* **Visual scene localization data**
....
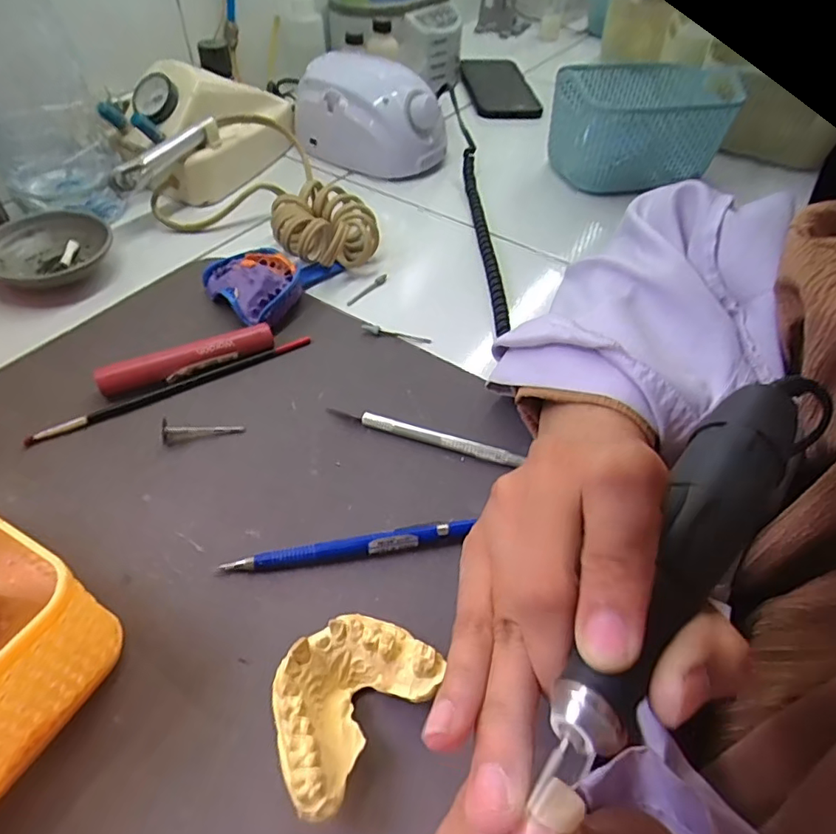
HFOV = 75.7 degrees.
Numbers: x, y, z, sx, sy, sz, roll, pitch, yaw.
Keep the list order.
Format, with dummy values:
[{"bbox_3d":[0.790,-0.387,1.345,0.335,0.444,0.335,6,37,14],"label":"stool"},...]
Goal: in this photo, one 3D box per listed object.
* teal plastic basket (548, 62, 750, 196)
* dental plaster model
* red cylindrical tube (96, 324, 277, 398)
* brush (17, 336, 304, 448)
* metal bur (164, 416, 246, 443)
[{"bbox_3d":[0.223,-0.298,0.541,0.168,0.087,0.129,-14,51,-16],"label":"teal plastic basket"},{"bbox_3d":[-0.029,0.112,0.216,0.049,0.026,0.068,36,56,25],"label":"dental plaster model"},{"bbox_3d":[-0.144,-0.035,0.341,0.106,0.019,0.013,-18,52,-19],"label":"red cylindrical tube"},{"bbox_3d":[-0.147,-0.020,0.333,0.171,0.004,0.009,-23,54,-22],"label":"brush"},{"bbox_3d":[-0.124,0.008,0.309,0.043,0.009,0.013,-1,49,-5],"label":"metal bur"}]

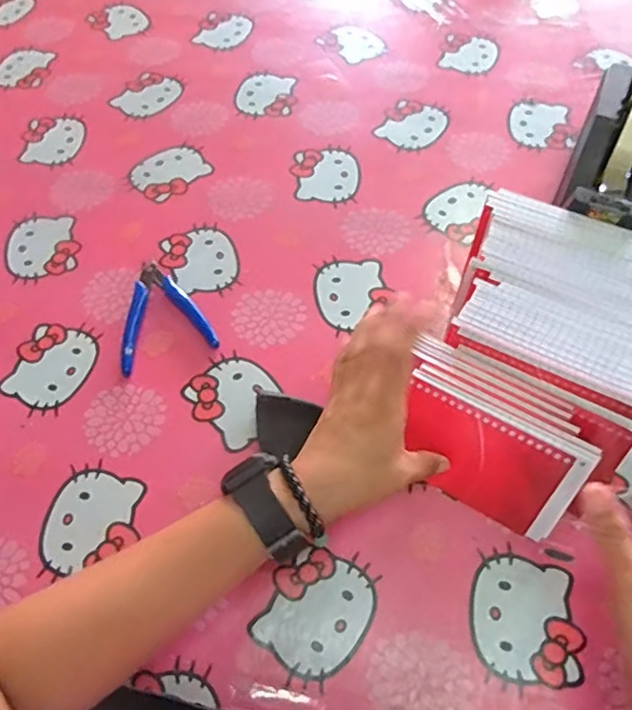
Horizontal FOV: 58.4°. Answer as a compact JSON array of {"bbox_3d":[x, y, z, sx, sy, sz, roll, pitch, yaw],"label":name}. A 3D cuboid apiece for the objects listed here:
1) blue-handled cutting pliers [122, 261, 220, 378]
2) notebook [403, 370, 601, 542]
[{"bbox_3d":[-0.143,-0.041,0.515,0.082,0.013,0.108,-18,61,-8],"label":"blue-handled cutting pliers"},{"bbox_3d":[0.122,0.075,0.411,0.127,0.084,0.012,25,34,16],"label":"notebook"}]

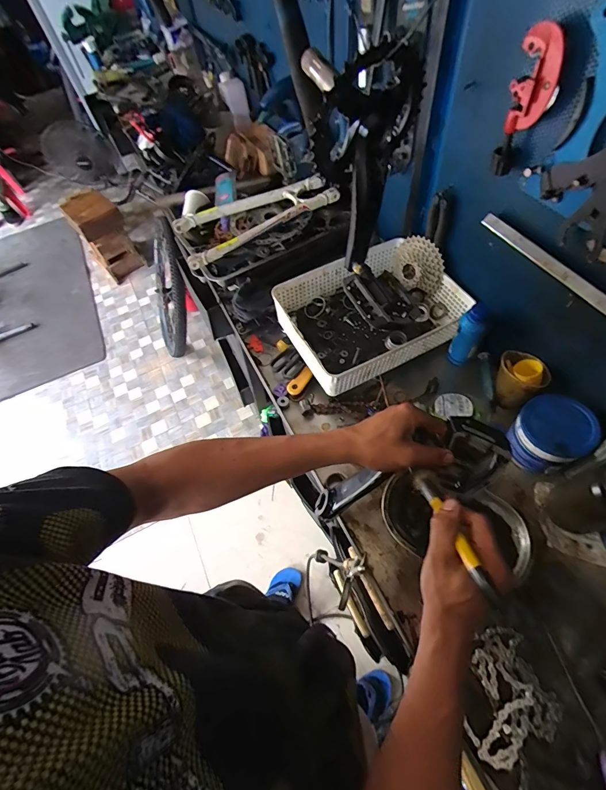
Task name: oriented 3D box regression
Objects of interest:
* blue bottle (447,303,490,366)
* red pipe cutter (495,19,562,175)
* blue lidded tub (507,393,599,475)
....
* **How to complete this task**
Send back every record exactly as it stands, except the pictures.

* **Problem solution**
HFOV = 75.7 degrees.
Numbers: x, y, z, sx, sy, sz, roll, pitch, yaw.
Keep the list order.
Format, with dummy values:
[{"bbox_3d":[0.790,-0.387,1.345,0.335,0.444,0.335,6,37,14],"label":"stool"},...]
Goal: in this photo, one 3D box per listed object.
* teal plastic basket (548, 62, 750, 196)
* dental plaster model
* red cylindrical tube (96, 324, 277, 398)
* brush (17, 336, 304, 448)
* metal bur (164, 416, 246, 443)
[{"bbox_3d":[0.223,-0.298,0.541,0.168,0.087,0.129,-14,51,-16],"label":"teal plastic basket"},{"bbox_3d":[-0.029,0.112,0.216,0.049,0.026,0.068,36,56,25],"label":"dental plaster model"},{"bbox_3d":[-0.144,-0.035,0.341,0.106,0.019,0.013,-18,52,-19],"label":"red cylindrical tube"},{"bbox_3d":[-0.147,-0.020,0.333,0.171,0.004,0.009,-23,54,-22],"label":"brush"},{"bbox_3d":[-0.124,0.008,0.309,0.043,0.009,0.013,-1,49,-5],"label":"metal bur"}]

Horizontal FOV: 58.4°. Answer as a compact JSON array of {"bbox_3d":[x, y, z, sx, sy, sz, roll, pitch, yaw],"label":name}. A 3D cuboid apiece for the objects listed here:
1) blue-handled cutting pliers [122, 261, 220, 378]
2) notebook [403, 370, 601, 542]
[{"bbox_3d":[-0.143,-0.041,0.515,0.082,0.013,0.108,-18,61,-8],"label":"blue-handled cutting pliers"},{"bbox_3d":[0.122,0.075,0.411,0.127,0.084,0.012,25,34,16],"label":"notebook"}]

Task name: oriented 3D box regression
Objects of interest:
* blue bottle (447,303,490,366)
* red pipe cutter (495,19,562,175)
* blue lidded tub (507,393,599,475)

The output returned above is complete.